There’s so much people can do in this world, but it often takes a lot of thinking and struggle to overcome adversity, including suicidal tendencies that almost rocked my core in 2017.
It was a quiet, normal Saturday morning last September, when my world shook its absolute lowest point of my life. Yet another career rejection.
Not just any other rejection, where I’ve been declined in less than 24 hours or simply got no interview, but a rejection that hit me harder than any disappointments I’ve had. That’s when I found out that I wasn’t getting an interview for the San Jose Sharks internship, with emphasis in media.
Cut and dry, they didn’t bother watching my video portfolio as I’ve always checked if it got a view. They didn’t care, and that’s when it hit me. It’s an “ass kissing” game, and I’ve reached my breaking point because that was my hockey team, and political leverage is a necessity.
At that point, I stayed in my bed for two hours, feeling that I’ve lost everything, even the ones I loved.
My closest friends and colleagues, began slowly drifting away from my life, at times refusing to even talk to them or might’ve felt ignored, irked me. To the point of unforgiven.
After that heartbreak in September, my bitterness and self-sorrow reached its summit.
It’s no secret for some people that paid attention to my life, 2017 was a year to forget, and a year of suicidal tendencies. Those issues poisoned my body, my brain, my soul, and had episodes of ending it. Over a damn media opportunity?
It’s all I know, it’s all I’ve cared for growing up, doing multimedia projects for a living. Whether people see it or not, it’s my purpose being in this world, and that rejection almost broke me for good.
Then came a self-realization where I had to become stronger, and think about the people who’ve helped me become the man I am in the present. I still had a lot to prove and there’s still a life to live. From there, I got out of my bed and annihilated the poison, resulting my views in life being different.
Although I’m still here, there’s others who cannot say that and it’s hard to cope on those issues. It’s one of the reasons why I never say anything, but when I see people I’ve known, whose friends passed on, deep inside, I think about the individual and its friends and family.
Suicide isn’t a joking matter in any shape or form, it’s really hard to comprehend or even discuss with anyone. I personally had to go through internal hell to realize the difficult implications it can create.
Normally, the best solution is seek help, but I found it difficult to speak up because of those aforementioned problems. Also, in this day in age, failures (in the eyes of people) is unacceptable and you’ll be viewed as a fraud.
I think it’s a crock of manure.
Positive vibes are always enriching, but there are existing negatives. Some speak up, others don’t, and it’s up to the individual to decide what’s best for them to get their point across.
I’ve never shy from both sides, and as Sylvester Stallone said in Rocky Balboa, “The world ain’t all sunshine and rainbows. It’s a very mean and nasty place.”
Outside of my family, I didn’t really had anyone that could’ve helped me like they did. Why?
It’s because seeking help was hard, and there’s no guarantee that I’ll be brave enough or for them to care as to why I want a conversation.

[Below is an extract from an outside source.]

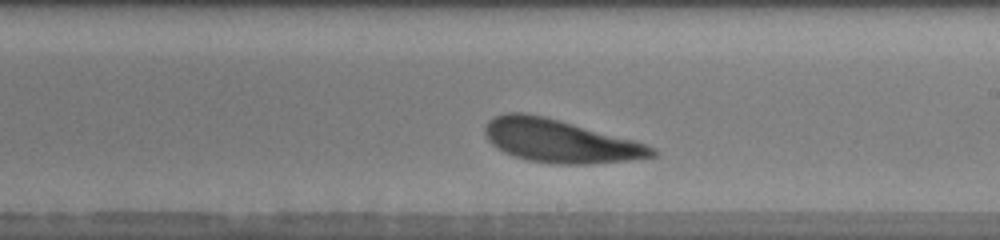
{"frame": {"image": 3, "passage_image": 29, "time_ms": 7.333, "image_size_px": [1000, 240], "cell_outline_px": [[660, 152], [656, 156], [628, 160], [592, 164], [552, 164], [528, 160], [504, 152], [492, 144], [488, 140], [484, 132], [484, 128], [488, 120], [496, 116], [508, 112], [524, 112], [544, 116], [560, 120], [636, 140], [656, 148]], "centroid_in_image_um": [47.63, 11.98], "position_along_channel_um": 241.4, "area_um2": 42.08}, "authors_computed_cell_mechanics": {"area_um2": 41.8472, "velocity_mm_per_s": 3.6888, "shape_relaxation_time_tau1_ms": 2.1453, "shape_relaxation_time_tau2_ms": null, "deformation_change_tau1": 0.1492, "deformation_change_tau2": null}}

Looking back, just having my family mattered most because they saw my personal battles. Although I was a huge pain in the ass (still am, but for different things), only they could understand what’s happening and why pursuing a career in media is so vital for my livelihood.
I didn’t want to see them hurt, I didn’t want to fear the worse for them if I was gone. They don’t deserve it, no one does.
It’s upsetting hearing about others demise for that very reason because everyone has their own purpose in this world.
While my media career has been a long one at 23 years old, I’m making each opportunity count, something a damn internship might’ve not allowed me. Without motivation, this whole story probably wouldn’t have taken place.
To wrap this up, my goal for those who have gone through that phase, lost a loved one from it, or currently dealing with this battle, think about the things that makes you unique.
It’s not going to be easy, but think about the moments that made you proud of who you are. The moments that you can look back with fondness. The moments that’s worth living for.
No time limit required, take as long as you need. Write about it, speak out, or even just go outside and explore greater things that’ll allow you to think. It’s a healthy feeling when you reached that point of positive thinking.
If I ended up helping someone or inspired others because of it, good on you. Not me, good on you because you’ve made a huge leap that’ll help you become stronger than ever, and doing it with pride, dignity, and purpose.